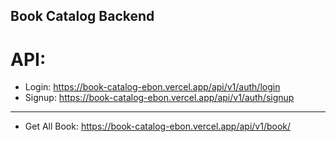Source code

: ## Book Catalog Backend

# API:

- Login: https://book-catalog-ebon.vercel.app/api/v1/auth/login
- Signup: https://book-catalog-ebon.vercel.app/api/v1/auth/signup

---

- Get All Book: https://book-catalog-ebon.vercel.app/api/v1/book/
※
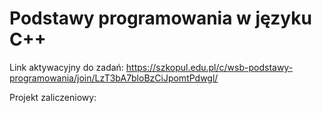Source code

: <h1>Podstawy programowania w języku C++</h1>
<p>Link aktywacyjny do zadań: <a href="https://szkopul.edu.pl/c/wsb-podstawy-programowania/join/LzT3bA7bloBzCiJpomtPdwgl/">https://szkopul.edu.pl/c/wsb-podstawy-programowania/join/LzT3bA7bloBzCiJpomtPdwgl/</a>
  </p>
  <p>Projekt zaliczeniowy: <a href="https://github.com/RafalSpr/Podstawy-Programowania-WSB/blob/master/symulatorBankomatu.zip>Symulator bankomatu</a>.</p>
※
YOUR TASK:
In the listing above, locate the line containing "- Login: https://book-catalog-ebon.vercel.app/api/v1/auth/login" and the line containing "All Book: https://book-catalog-ebon.vercel.app/api/v1/book/". Extract those two lines and every line between them, exactly as written, and only those.

ANSWER BOX:
- Login: https://book-catalog-ebon.vercel.app/api/v1/auth/login
- Signup: https://book-catalog-ebon.vercel.app/api/v1/auth/signup

---

- Get All Book: https://book-catalog-ebon.vercel.app/api/v1/book/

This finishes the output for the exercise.